The San Francisco startup has just 13 employees. That works out to be $76 million per employee, Kedrosky pointed out.

At the same time, Instagram had no business model, no revenue. “That’s going to make some people’s eyes roll back in their heads and connect to their ears,” Kedrosky said.

So why did Facebook pay so much for a photo-sharing app? As we’ve written in the past, Instagram was not just a photo-sharing app. Sure it made photo sharing applications for smartphones that allow users to take photos and jazz them with retro filters. But it was becoming a very powerful mobile social network that let you share the photos with friends on Instagram or on other social networks

So Instagram may not have given Facebook a run for its money, but it was sure giving Facebook a run for its popularity, and on the most important platform of all: mobile.

“It was not just a photo-sharing app. It was a way that people were communicating with each other the same way they might have on Facebook,” Kedrosky said. “Facebook saw it as a fast-growing competitor.”

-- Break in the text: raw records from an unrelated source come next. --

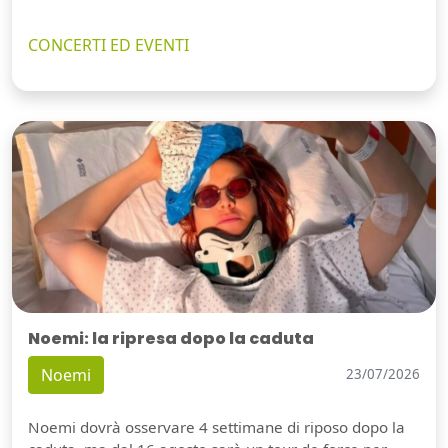
CONCERTI ED EVENTI
Noemi: la ripresa dopo la caduta
Noemi
23/07/2026
Noemi dovrà osservare 4 settimane di riposo dopo la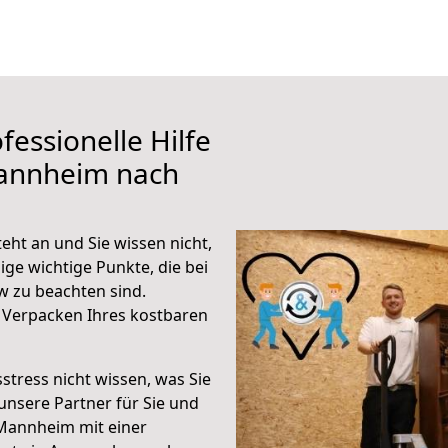
fessionelle Hilfe
Mannheim nach
ht an und Sie wissen nicht,
ige wichtige Punkte, die bei
 zu beachten sind.
 Verpacken Ihres kostbaren
stress nicht wissen, was Sie
unsere Partner für Sie und
Mannheim mit einer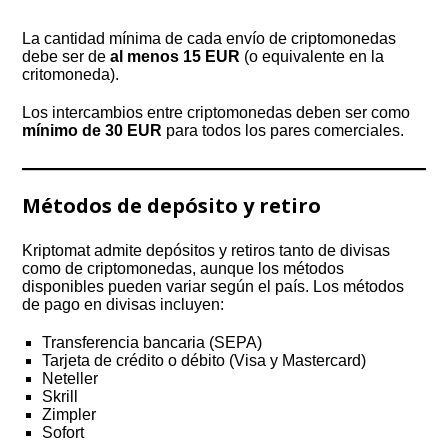
La cantidad mínima de cada envío de criptomonedas
debe ser de
al menos 15 EUR
(o equivalente en la
critomoneda).
Los intercambios entre criptomonedas deben ser como
mínimo
de 30 EUR
para todos los pares comerciales.
Métodos de depósito y retiro
Kriptomat admite depósitos y retiros tanto de divisas
como de criptomonedas, aunque los métodos
disponibles pueden variar según el país. Los métodos
de pago en divisas incluyen:
Transferencia bancaria (SEPA)
Tarjeta de crédito o débito (Visa y Mastercard)
Neteller
Skrill
Zimpler
Sofort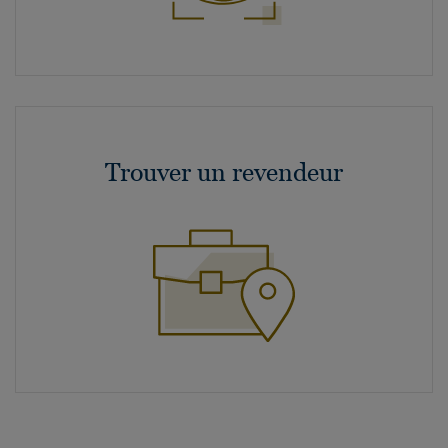
Trouver un revendeur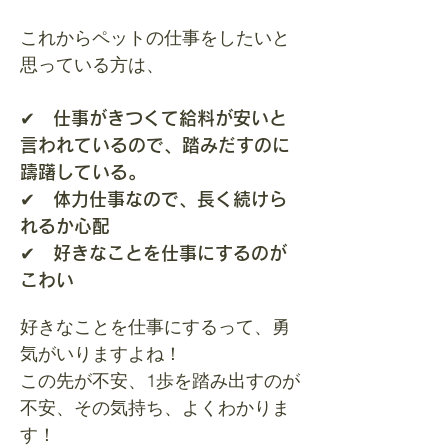
これからペットの仕事をしたいと
思っている方は、
✔ 仕事がきつくて給料が安いと
言われているので、踏みだすのに
躊躇している。
✔ 体力仕事なので、長く続けら
れるか心配
✔ 好きなことを仕事にするのが
こわい
好きなことを仕事にするって、勇
気がいりますよね！
この先が不安、1歩を踏み出すのが
不安、その気持ち、よくわかりま
す！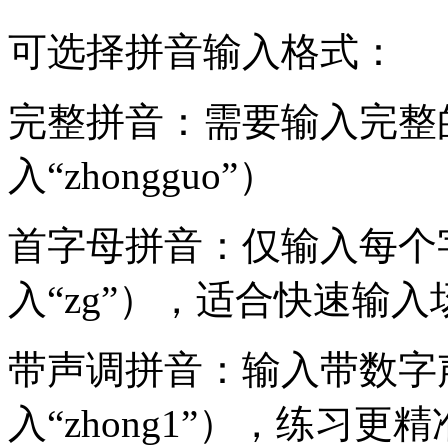
可选择拼音输入格式：
完整拼音：需要输入完整
入“zhongguo”）
首字母拼音：仅输入每个
入“zg”），适合快速输入
带声调拼音：输入带数字
入“zhong1”），练习更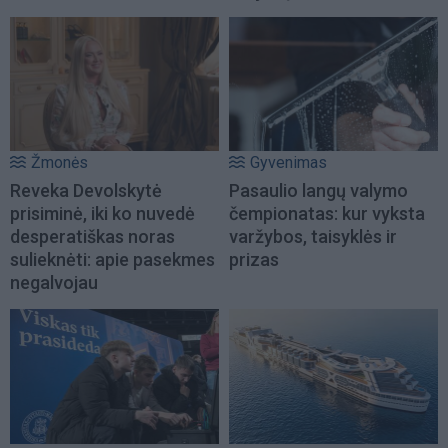
Žmonės
Gyvenimas
Reveka Devolskytė
Pasaulio langų valymo
prisiminė, iki ko nuvedė
čempionatas: kur vyksta
desperatiškas noras
varžybos, taisyklės ir
sulieknėti: apie pasekmes
prizas
negalvojau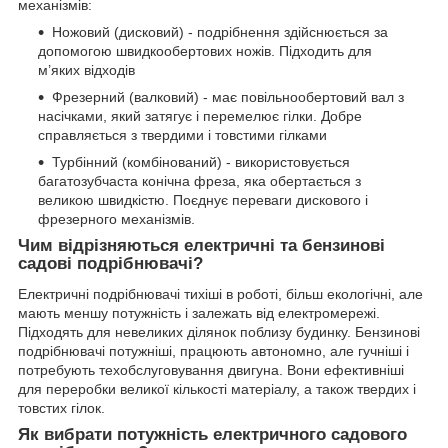
механізмів:
Ножовий (дисковий) - подрібнення здійснюється за
допомогою швидкообертових ножів. Підходить для
м’яких відходів
Фрезерний (валковий) - має повільнообертовий вал з
насічками, який затягує і перемелює гілки. Добре
справляється з твердими і товстими гілками
Турбінний (комбінований) - використовується
багатозубчаста конічна фреза, яка обертається з
великою швидкістю. Поєднує переваги дискового і
фрезерного механізмів.
Чим відрізняються електричні та бензинові
садові подрібнювачі?
Електричні подрібнювачі тихіші в роботі, більш екологічні, але
мають меншу потужність і залежать від електромережі.
Підходять для невеликих ділянок поблизу будинку. Бензинові
подрібнювачі потужніші, працюють автономно, але гучніші і
потребують техобслуговування двигуна. Вони ефективніші
для переробки великої кількості матеріалу, а також твердих і
товстих гілок.
Як вибрати потужність електричного садового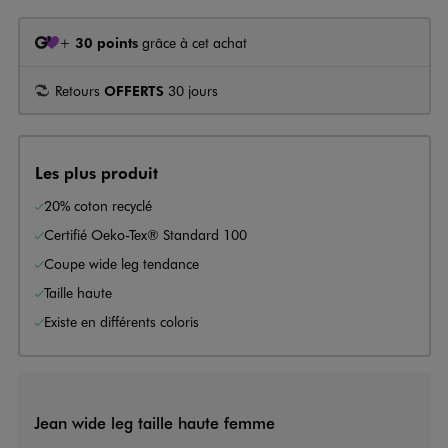
+
30 points
grâce à cet achat
Retours
OFFERTS
30 jours
Les plus produit
20% coton recyclé
Certifié Oeko-Tex® Standard 100
Coupe wide leg tendance
Taille haute
Existe en différents coloris
Jean wide leg taille haute femme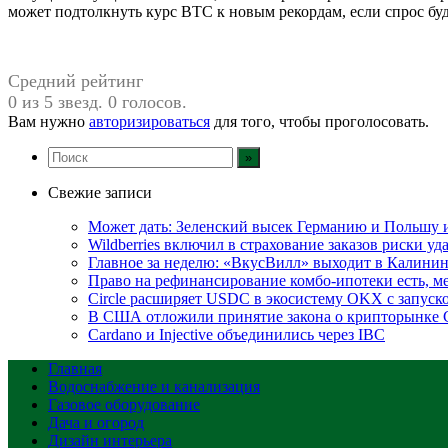
может подтолкнуть курс BTC к новым рекордам, если спрос бу
Средний рейтинг
0 из 5 звезд. 0 голосов.
Вам нужно
авторизироваться
для того, чтобы проголосовать.
Свежие записи
Может дать: Зеленский высек Германию и Польшу
Wildberries включил в страхование заказов риски у
Главное за неделю: «ВкусВилл» выходит в Калинин
Право на рефинансирование комбо-ипотеки есть, ме
Circle расширяет USDC в экосистему OKX с запуск
В США отложили принятие закона о крипторынке 
Cardano и Injective объединились через IBC
Главная
Водоснабжение и канализация
Газовое оборудование
Дача и огород
Дизайн интерьера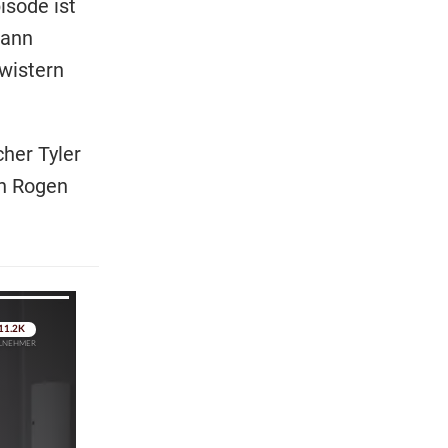
isode ist
dann
hwistern
her Tyler
th Rogen
pringen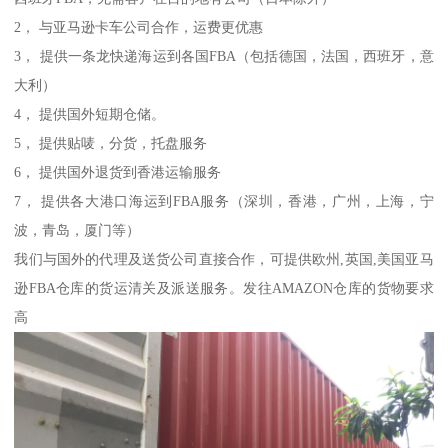
2， 与亚马逊卡车公司合作，运费更优惠
3， 提供一条龙快递海运到各国FBA（包括德国，法国，西班牙，意
大利）
4， 提供国外短期仓储。
5， 提供贴唛，分货，托盘服务
6， 提供国外退货到香港运输服务
7， 提供各大港口海运到FBA服务（深圳，香港，广州，上海，宁
波，青岛，厦门等）
我们与国外的代理及送货公司直接合作，可提供欧州,英国,美国亚马
逊FBA仓库的货运清关及派送服务。发往AMAZON仓库的货物要求
高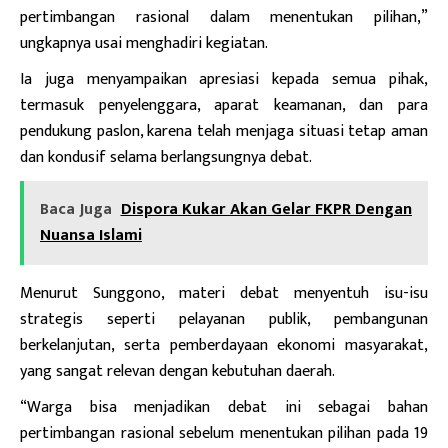
pertimbangan rasional dalam menentukan pilihan,”
ungkapnya usai menghadiri kegiatan.
Ia juga menyampaikan apresiasi kepada semua pihak,
termasuk penyelenggara, aparat keamanan, dan para
pendukung paslon, karena telah menjaga situasi tetap aman
dan kondusif selama berlangsungnya debat.
Baca Juga
Dispora Kukar Akan Gelar FKPR Dengan
Nuansa Islami
Menurut Sunggono, materi debat menyentuh isu-isu
strategis seperti pelayanan publik, pembangunan
berkelanjutan, serta pemberdayaan ekonomi masyarakat,
yang sangat relevan dengan kebutuhan daerah.
“Warga bisa menjadikan debat ini sebagai bahan
pertimbangan rasional sebelum menentukan pilihan pada 19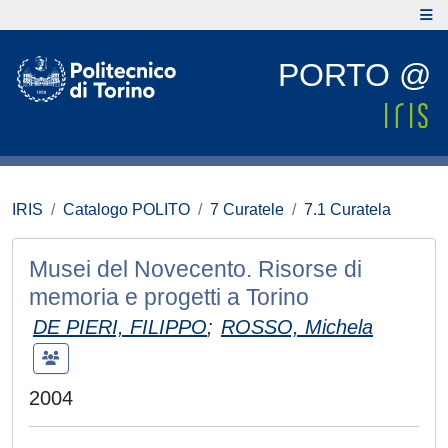
PORTO @
IRIS
Catalogo POLITO
7 Curatele
7.1 Curatela
Musei del Novecento. Risorse di
memoria e progetti a Torino
DE PIERI, FILIPPO
;
ROSSO, Michela
2004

Its Android app was adding 1 million users a day, its IOS app 25 million.

“It was becoming a competitive social platform,” Kedrosky said.

Which is why Facebook did the deal in the midst of its federally required quiet period, mucking up what had so far been a very orderly and neat march toward a $100-billion initial public stock offering.

“In many ways, Facebook would rather not have done this. It creates a mess for them with having to issue an amended S-1 with this highly material transaction,” Kedrosky said. “What that tells you is that Facebook felt like it had to do the deal.”

Instagram had just raised a new round of funding that valued the app maker at $500 million. Other Facebook competitors were also circling, raising the possibility of a bidding war.

“Getting it done beats losing Instagram to a competitor,” Kedrosky said.

And that makes the price and the timing worth it.